File.open("#{DIR}/transcript.csv", 'w') do |o|
    out.keys.sort.each do |k|
        o.puts "#{k}|#{out[k]}"
    end
end

In data_load.py in the load_data function I replaced everything between if mode=="train": and else: # synthesize on unseen test text. with the following:

        # Parse
        fpaths, text_lengths, texts = [], [], []
        transcript = os.path.join(hp.data, 'transcript.csv')
        lines = codecs.open(transcript, 'r', 'utf-8').readlines()
        for line in lines:
            fname, text = line.strip().split("|")

            fpath = os.path.join(hp.data, "wavs", fname)
            fpaths.append(fpath)

            text = text_normalize(text) + "E"  # E: EOS
            text = [char2idx[char] for char in text]
            text_lengths.append(len(text))
            texts.append(np.array(text, np.int32).tostring())

        return fpaths, text_lengths, texts

This makes it read transcript.csv with the correct format.

In hyperparams.py I commented out data = "/data/private/voice/LJSpeech-1.0" and added data = "train/phoebe".

I had to fix a bug as explained here: https://github.com/Kyubyong/dc_tts/issues/11#issuecomment-394698487

Then I was ready to run the preprocessing step: python prepo.py. This results in two new directories: mags and mels. They each have one file per training set wav file.

Finally time for training. There are two parts, one per model. They can apparently be run independently and possibly simultaneously, but when I tried that I ran out of RAM. Part 1 is kicked off with python train.py 1. For me this complained a bit about lack of RAM on the GPU but continued anyway. I let it run for a couple of hours then hit ctrl-C to stop it.

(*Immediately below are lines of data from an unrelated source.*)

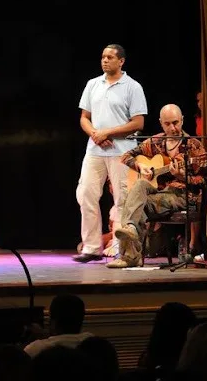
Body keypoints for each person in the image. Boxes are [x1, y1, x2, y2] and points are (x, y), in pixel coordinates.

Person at [109, 104, 207, 268]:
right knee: (140, 184)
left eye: (176, 122)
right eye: (168, 124)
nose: (173, 127)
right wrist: (140, 167)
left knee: (134, 204)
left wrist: (182, 176)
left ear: (182, 120)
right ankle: (131, 232)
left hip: (182, 195)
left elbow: (203, 181)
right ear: (161, 123)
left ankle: (129, 256)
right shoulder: (155, 142)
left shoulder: (193, 145)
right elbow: (126, 156)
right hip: (159, 194)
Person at [74, 44, 147, 262]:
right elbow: (84, 117)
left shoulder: (132, 87)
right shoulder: (92, 84)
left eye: (110, 57)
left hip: (122, 152)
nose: (105, 61)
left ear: (121, 61)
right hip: (95, 150)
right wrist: (96, 134)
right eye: (103, 57)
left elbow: (138, 122)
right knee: (86, 193)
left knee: (122, 198)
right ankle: (91, 247)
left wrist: (108, 133)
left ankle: (119, 247)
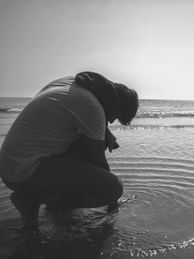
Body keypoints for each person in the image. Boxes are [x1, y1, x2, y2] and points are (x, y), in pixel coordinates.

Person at [0, 71, 139, 230]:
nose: (112, 120)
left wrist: (105, 133)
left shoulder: (73, 83)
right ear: (115, 105)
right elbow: (98, 161)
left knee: (98, 139)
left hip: (10, 163)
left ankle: (54, 204)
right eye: (117, 116)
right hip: (23, 171)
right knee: (114, 188)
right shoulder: (92, 107)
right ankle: (31, 198)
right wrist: (114, 201)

When I tried to to run part 2 with python train.py 2 it ran out of GPU RAM pretty quickly and gave up. To make it fall back to CPU I added the following two lines near the start of train.py, just before the rest of the imports:

import os
os.environ["CUDA_VISIBLE_DEVICES"]="-1"

The CPU is much slower to I let it run overnight, then stopped it again using ctrl-C. Note that this also stops train.py 1 and synthesize.py from using the GPU, so comment out the second line to speed those up again.

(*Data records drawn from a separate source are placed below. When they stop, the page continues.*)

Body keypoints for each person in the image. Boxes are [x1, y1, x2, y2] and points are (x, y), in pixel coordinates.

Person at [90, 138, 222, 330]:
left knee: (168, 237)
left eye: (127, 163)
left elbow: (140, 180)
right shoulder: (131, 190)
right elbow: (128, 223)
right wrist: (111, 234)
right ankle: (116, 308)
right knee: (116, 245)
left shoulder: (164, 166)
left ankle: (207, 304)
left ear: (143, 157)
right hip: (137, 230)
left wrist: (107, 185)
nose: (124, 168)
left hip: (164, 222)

I was then able to produce WAVs by running synthesize.py. I slightly modified data_load.py to load its sentences one per line from a simple text file.

The results clearly sound like her, but are quite difficult to understand. Possibly I should have selected clearer sounding samples with less range of intonation for the training set.

I will put some example outputs here when I work out how.